I’ve continued to learn so much about my mom this past year. I’ve heard stories from people tell me how my mom either in her life or death have changed their lives. And maybe as much as time has felt like the enemy, maybe just maybe, time has been a friend. Compared to this day a year ago, I am much more at peace, I function a little easier on a day-to-day basis. Anyone I just happen to meet, wouldn’t know of my great loss. Maybe time has softened the edges of a sharp grief.

We’re gonna keep going. Because the damn sun will rise and we have another year to tackle.

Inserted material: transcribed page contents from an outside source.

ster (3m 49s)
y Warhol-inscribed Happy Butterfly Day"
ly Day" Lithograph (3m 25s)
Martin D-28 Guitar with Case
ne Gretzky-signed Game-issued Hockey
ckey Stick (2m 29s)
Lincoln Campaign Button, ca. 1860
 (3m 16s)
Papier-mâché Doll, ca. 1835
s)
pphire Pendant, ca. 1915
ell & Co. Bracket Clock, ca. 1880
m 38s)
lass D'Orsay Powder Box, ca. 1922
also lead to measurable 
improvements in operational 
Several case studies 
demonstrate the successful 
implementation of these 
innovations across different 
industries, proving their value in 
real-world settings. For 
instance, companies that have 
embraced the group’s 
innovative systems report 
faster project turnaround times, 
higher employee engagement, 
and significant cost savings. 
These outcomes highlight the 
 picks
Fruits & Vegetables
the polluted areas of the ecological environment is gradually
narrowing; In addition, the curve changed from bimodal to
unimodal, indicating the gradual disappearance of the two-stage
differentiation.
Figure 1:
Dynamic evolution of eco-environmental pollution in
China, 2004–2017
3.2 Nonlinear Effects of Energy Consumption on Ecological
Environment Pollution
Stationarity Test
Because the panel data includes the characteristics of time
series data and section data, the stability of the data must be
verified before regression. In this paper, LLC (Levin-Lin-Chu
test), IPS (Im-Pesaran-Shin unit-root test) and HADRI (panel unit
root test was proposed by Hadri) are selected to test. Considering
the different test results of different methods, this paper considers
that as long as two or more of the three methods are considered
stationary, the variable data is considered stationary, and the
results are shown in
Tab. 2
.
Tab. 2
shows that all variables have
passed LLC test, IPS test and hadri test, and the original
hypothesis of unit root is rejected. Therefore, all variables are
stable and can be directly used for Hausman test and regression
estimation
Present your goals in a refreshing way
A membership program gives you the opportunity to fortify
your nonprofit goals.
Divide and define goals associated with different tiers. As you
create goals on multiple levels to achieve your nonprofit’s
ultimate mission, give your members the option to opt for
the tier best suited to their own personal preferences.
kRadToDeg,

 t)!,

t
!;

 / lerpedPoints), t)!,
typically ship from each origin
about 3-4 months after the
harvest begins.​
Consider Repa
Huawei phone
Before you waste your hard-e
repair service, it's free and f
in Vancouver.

I woke up on Aug 19th: Day 1



2 Replies to “Rinse, Repeat”

  1. …I went time HS with your Mom. She was always so bright and light and beautiful. So many of your words resonate with me on many levels…as someone whose dealt with depression and also tried to take my own life twice…but grateful that I failed…I still fight the fight of gray clouds that want to follow after my soul regardless of my desire to be rid of them…but it has gotten much better since those other days. I am also a daughter who has lost her Daddy 7 yrs ago to cancer within 7wks of discovery. Grateful for even that time we did have, but still…time should have stood still that moment he was gone…and daringly, maddeningly it didnt. Time merely pressed me on and into the next second, minute, hour, day, month, year…how have 7 yrs passed? Maybe time does soften the sharp edges of grief…and like you also said you can’t possibly guess how you’re gonna feel as each *thing* comes and goes markedly without them. Yet there ARE treasures within this journey, that can only be found upon THIS path…and its yours… its mine… and we share what us gained with others to comfort, to give courage, to give grace for the journey ahead, knowing neither of us would wish for any soul to walk where either of us have, yet when we meet another soul in this place…on this journey, we nod acknowledging one another’s path, journey…and pray in the passing, in the sharing, that in some small way we may know, we are not alone. “…to be able to comfort those with which we are comforted of God. ” I pray abundant blessings upon your life Emma.


    1. Hi Cyndi —

      Thank you so much for your note. I hate that we are connected under such heartbreaking shared circumstances but I believe those are the very TREASURES you speak about along this journey. I am so glad you are here and following along. Thanks for being a part of this and for sharing such wisdom and perspective : ).